**Given text**
• • • • •
If you hear confused FRS users on channel 1 that can't get their radios to talk to each other, offer to help. Transmit CTCSS 67.0 and receive CSQ. They'll probably need help configuring CTCSS on their radios. Ask for the model number and look up the manual on Google. Stuff like this happens more often than I'd like to admit, and half the time those people spent a lot of money on those radios. Be a good citizen.
 
Some repeaters will beacon out their callsign. That doesn't mean there's anyone using it. Repeaters aren't supposed to do that, but not everyone has a good repeater controller. It's almost universally agreed upon that such repeater behavior is super annoying.
 
Not all repeaters identify, and that can make it a pain in the rear to figure out who owns the repeater. It's usually private repeaters that don't identify, and some legally don't even have to. It's another fact of life that makes frequency coordination difficult for repeater owners.
 
The FRS channels, especially 1-14, are flooded with business users. They're allowed to be there, and aren't looking for conversation. Let them be. They're close enough together (a few hundred feet, typically) that they won't even notice you're on the same frequency as long as you're on a different CTCSS/DCS code.
 
Not everyone is following the rules. Report egregious violators to the FCC, but don't expect enforcement action. Report criminal activity (eg. terroristic threats, use of radios in a crime) to law enforcement, not the FCC. If you happen to know who the perps are, tell the FCC as well. You probably won't encounter any such activity.
 
If you start getting involved in the commercial radio users crowd, be it on 70cm or GMRS, you'll see a lot of brand loyalty. I'm a Motorola guy, since those are the first commercial radios I got involved with and those radios meet all of my needs. We have a lot of Kenwood folk on here, and boy do they love their TK-880s. Both make rock-solid commercial radios. There's other brands out there, too. Stay away from cheap Chinese radios, those are markedly not rock-solid radios and may not have any type-acceptance whatsoever. It's generally accepted that radios with commercial (Part 90) type acceptance are fine for GMRS (Part 97E) operation, since Part 90 requirements are more stringent in terms of RF performance. While the FCC is yet to make an official exemption, they allude to it frequently in the 2017 rule change discussion.
 
Directional antennas (mostly Yagis or log-periodic antennas at these fequencies) are terrible general purpose antennas, since you need to know the direction towards the stuff you want to talk to. Commercial omnidirectional antennas covering 460-470 MHz at a minimum make the best general-purpose antennas. Browning's BR6157 is a good starter antenna, with some gain and a wide bandwidth. If you spend more than $60 on one before any sales tax, you've overspent.
• • • • •
**Data for the task**
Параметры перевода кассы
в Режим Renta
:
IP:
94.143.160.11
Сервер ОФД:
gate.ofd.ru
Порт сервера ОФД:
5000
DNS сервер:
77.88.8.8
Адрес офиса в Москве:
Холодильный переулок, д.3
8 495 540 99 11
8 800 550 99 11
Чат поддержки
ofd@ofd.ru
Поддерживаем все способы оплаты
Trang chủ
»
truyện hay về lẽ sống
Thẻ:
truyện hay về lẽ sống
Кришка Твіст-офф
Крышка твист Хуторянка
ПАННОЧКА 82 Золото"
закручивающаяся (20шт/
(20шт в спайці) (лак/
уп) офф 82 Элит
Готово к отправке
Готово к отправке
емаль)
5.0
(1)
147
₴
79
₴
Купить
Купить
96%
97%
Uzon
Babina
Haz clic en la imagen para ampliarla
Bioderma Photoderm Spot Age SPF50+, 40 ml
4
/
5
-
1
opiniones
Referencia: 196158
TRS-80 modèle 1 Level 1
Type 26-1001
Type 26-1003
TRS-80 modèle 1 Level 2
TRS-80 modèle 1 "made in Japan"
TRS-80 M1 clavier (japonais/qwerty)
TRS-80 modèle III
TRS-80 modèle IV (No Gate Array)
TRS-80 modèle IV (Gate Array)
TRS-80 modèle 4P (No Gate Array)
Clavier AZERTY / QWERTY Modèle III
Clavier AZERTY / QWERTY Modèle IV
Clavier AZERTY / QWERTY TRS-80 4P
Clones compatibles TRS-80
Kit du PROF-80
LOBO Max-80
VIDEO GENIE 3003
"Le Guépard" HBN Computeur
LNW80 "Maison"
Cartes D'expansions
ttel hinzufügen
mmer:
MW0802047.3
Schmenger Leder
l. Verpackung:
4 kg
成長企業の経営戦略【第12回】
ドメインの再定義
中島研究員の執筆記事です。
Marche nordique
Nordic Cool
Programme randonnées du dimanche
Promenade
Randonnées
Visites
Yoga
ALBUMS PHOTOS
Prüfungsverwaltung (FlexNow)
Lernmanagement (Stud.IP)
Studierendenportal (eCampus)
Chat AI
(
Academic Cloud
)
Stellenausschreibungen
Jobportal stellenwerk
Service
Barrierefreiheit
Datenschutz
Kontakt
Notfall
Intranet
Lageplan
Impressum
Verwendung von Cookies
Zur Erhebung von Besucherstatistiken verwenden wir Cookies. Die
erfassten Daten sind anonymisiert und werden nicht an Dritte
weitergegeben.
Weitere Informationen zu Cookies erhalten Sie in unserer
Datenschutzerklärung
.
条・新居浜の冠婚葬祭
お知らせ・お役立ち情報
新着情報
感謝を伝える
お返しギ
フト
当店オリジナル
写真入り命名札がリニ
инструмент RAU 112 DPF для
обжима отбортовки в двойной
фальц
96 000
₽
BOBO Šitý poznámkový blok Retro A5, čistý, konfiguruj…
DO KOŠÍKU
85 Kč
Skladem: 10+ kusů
• • • • •
**Exercises**
**1)** In the radio tips, which antenna is recommended as a good starter antenna?
**2)** Please transcribe the rows word for word, everything from the first row down to the line containing "Prüfungsverwaltung (FlexNow)", with both ends included.

**Solved problems**
**1)** Browning's BR6157.

**2)**
Параметры перевода кассы
в Режим Renta
:
IP:
94.143.160.11
Сервер ОФД:
gate.ofd.ru
Порт сервера ОФД:
5000
DNS сервер:
77.88.8.8
Адрес офиса в Москве:
Холодильный переулок, д.3
8 495 540 99 11
8 800 550 99 11
Чат поддержки
ofd@ofd.ru
Поддерживаем все способы оплаты
Trang chủ
»
truyện hay về lẽ sống
Thẻ:
truyện hay về lẽ sống
Кришка Твіст-офф
Крышка твист Хуторянка
ПАННОЧКА 82 Золото"
закручивающаяся (20шт/
(20шт в спайці) (лак/
уп) офф 82 Элит
Готово к отправке
Готово к отправке
емаль)
5.0
(1)
147
₴
79
₴
Купить
Купить
96%
97%
Uzon
Babina
Haz clic en la imagen para ampliarla
Bioderma Photoderm Spot Age SPF50+, 40 ml
4
/
5
-
1
opiniones
Referencia: 196158
TRS-80 modèle 1 Level 1
Type 26-1001
Type 26-1003
TRS-80 modèle 1 Level 2
TRS-80 modèle 1 "made in Japan"
TRS-80 M1 clavier (japonais/qwerty)
TRS-80 modèle III
TRS-80 modèle IV (No Gate Array)
TRS-80 modèle IV (Gate Array)
TRS-80 modèle 4P (No Gate Array)
Clavier AZERTY / QWERTY Modèle III
Clavier AZERTY / QWERTY Modèle IV
Clavier AZERTY / QWERTY TRS-80 4P
Clones compatibles TRS-80
Kit du PROF-80
LOBO Max-80
VIDEO GENIE 3003
"Le Guépard" HBN Computeur
LNW80 "Maison"
Cartes D'expansions
ttel hinzufügen
mmer:
MW0802047.3
Schmenger Leder
l. Verpackung:
4 kg
成長企業の経営戦略【第12回】
ドメインの再定義
中島研究員の執筆記事です。
Marche nordique
Nordic Cool
Programme randonnées du dimanche
Promenade
Randonnées
Visites
Yoga
ALBUMS PHOTOS
Prüfungsverwaltung (FlexNow)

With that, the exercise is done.